Mein Freund der Biber

Mein Freund der Biber begleitet mich schon seit Jahren, haarig und rasiert. Zurechtgestutzt und wild wuchernd. Entspannt pflegt er sein Heim, verlässt hin und wieder den Bau, um ein paar seichte Runden im Wasser zu drehen. Zwischendurch immer Ausschau haltend, was sich bewegt und was so bleibt wie es war. Immer bedacht vorsichtig, eher einfühlsam zurückhaltend und dennoch fest im Stand. Es gibt viele Einflüsse in jeder Welt.
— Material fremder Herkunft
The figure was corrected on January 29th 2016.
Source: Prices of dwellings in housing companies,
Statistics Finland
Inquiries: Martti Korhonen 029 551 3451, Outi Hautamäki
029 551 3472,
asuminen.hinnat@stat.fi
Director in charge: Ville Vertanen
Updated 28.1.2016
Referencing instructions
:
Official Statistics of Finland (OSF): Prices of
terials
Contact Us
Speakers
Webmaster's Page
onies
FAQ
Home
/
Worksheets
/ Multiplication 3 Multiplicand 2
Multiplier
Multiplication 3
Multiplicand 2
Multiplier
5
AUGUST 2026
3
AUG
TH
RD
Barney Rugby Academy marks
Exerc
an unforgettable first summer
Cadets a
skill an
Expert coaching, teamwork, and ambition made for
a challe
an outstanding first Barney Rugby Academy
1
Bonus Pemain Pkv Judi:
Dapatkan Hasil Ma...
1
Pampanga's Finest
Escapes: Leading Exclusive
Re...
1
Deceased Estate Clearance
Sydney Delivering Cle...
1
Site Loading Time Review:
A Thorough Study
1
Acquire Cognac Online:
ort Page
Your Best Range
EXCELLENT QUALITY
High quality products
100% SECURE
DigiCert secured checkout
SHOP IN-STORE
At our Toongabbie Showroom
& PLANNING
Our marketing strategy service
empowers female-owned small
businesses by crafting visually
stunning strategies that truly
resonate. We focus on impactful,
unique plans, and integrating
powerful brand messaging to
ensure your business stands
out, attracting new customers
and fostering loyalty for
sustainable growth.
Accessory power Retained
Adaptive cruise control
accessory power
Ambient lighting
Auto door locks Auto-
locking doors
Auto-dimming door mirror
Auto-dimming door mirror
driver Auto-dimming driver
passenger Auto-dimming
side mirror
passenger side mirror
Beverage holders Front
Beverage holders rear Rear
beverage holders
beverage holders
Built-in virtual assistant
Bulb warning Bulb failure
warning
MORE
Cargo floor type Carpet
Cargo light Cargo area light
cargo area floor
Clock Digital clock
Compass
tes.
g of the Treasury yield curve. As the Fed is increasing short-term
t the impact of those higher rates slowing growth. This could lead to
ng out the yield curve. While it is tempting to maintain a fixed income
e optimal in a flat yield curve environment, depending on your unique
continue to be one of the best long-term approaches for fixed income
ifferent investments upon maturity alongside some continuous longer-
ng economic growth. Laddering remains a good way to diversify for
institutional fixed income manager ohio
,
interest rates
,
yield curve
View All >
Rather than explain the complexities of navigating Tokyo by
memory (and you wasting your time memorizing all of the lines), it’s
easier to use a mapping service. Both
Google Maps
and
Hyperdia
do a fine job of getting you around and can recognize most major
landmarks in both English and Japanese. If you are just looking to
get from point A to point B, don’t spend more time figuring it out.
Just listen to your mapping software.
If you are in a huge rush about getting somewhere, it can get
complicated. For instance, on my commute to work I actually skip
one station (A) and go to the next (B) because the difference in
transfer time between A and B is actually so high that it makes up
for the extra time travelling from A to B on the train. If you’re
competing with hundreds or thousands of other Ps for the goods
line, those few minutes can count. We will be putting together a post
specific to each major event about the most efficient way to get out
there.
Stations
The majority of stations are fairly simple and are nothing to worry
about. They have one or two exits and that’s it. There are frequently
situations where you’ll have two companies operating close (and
Gutes und Schlechtes, aber kein Richtig und kein Falsch. Er ist ein Nager. Er ist ein Improvisationstalent mit ungeahnter Spontanität und geschmacklicher Sicherheit. Der Bauch ist das Gehirn, die Intuition kommt von Herzen. Es darf gerne anders sein. Während der Marder zwangsläufig in der Zivilisation angelangt ist, bleibt der Biber ein Charakter der Natur. Er hat seinen See, ist Einzelgänger und stiller Gesellschafter. Man bekommt ihn seltener zu Gesicht und ist berührt und inspiriert in seiner Gegenwart. So weit so gut. Warum sollte der Biber aufbrechen und sich erklären. Wer etwas lernen möchte, tritt in seine Nähe, braucht Geduld und die nötige Muße, um zu verstehen. Ein ruhiger Pool.. hmm... Pol in stürmisch verzerrten Zeiten. Alle Fragen beantworten sich aus der Beobachtung. Nichts ist wichtiger als die aufgespannte Atmosphäre. Nicht klebrig klumpig, sondern weich und schön. Habt keine Angst, dass er nicht spricht, er ist nur ein Biber.